Moreover, the bill doesn't have a public option or a Medicare buy-in, both of which are critical to bringing down the cost of health care insurance. In the ideal world, people at risk - small business owners, people with preexisting conditions, kids out of college - would have a place to go for relatively inexpensive insurance. I believe the best provider of that kind of insurance is the government (I'll spare you the details as to why).
Without a public option, should liberals and progressives deep six the bill? If I had to guess, I'd say that they won't but strategically, maybe we should. The health care negotiations were largely made between moderate and conservative Democrats, with liberal/progressives left out in the cold. The reason for this is that the Democratic leadership assumed they'd have our vote. And traditionally, they would.
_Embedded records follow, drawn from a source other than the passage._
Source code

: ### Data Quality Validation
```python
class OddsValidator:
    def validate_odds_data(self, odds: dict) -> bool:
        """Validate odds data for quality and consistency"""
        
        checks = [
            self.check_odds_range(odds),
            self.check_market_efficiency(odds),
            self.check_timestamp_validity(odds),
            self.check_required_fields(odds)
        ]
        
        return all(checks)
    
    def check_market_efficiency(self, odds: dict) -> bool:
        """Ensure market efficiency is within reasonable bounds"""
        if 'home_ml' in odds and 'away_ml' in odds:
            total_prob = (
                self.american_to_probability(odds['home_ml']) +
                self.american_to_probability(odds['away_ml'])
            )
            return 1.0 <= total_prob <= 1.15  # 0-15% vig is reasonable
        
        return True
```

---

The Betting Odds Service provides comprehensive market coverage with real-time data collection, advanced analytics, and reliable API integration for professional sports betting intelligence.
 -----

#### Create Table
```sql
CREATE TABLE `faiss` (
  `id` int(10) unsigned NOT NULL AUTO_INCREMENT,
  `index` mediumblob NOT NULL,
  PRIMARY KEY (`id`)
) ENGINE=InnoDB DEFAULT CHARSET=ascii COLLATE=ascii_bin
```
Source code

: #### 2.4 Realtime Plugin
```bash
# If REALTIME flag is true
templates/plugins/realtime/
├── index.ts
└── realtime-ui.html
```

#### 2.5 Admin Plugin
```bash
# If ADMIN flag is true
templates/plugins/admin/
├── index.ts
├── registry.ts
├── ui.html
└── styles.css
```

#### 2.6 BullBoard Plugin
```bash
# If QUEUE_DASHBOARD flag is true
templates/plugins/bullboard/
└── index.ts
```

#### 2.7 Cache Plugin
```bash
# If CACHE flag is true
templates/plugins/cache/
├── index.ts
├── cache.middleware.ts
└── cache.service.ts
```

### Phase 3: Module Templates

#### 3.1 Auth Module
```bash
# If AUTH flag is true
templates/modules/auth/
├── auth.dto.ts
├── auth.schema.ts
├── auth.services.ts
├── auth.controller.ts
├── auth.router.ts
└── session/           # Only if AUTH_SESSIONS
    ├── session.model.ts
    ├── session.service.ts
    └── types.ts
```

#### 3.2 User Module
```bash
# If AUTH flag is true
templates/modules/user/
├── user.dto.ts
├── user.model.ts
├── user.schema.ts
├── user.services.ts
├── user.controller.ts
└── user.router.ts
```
Here's the problem that the Democratic leadership doesn't get that Republicans do - its all about turnout. Right now, the parties are more or less balanced, with the Democrats doing better now. Independents swing back and forth based on the conditions of the day and based on the general enthusiasm of the two bases. The party that gets its base to turnout wins. And so while liberals might not vote for Republicans, they will simply not vote, and the GOP comes back into power. Of course, the Democratic leadership doesn't understand this because those voters have been so disaffected for so long that the Democratic leadership didn't believe these votes existed until Obama convinced them to vote.
To get the Democratic leadership to understand the importance of keeping their base happy, maybe its time to kill something big, like health care reform. Let me expand by drawing an analogy. Anyone who's listened to Jim Rome on the radio knows that, for the most part, he gives softball interviews. His guests are given plenty of latitude to speak their minds, and he doesn't go the jugular. At the same time, Jim Rome has the reputation of being a tough interviewer. Why? Because in 1994, Rome called quarterback Jim Everett, "Chris Everett," to Everett's face, and almost got his face punched in. That's all it took for Rome to be considered a tough interview, and guys still duck his show.
Maybe that's what we progressives should do with the health care bill. Kill it to make it clear to the Democratic Party leadership that we're no longer going to accept getting shit on.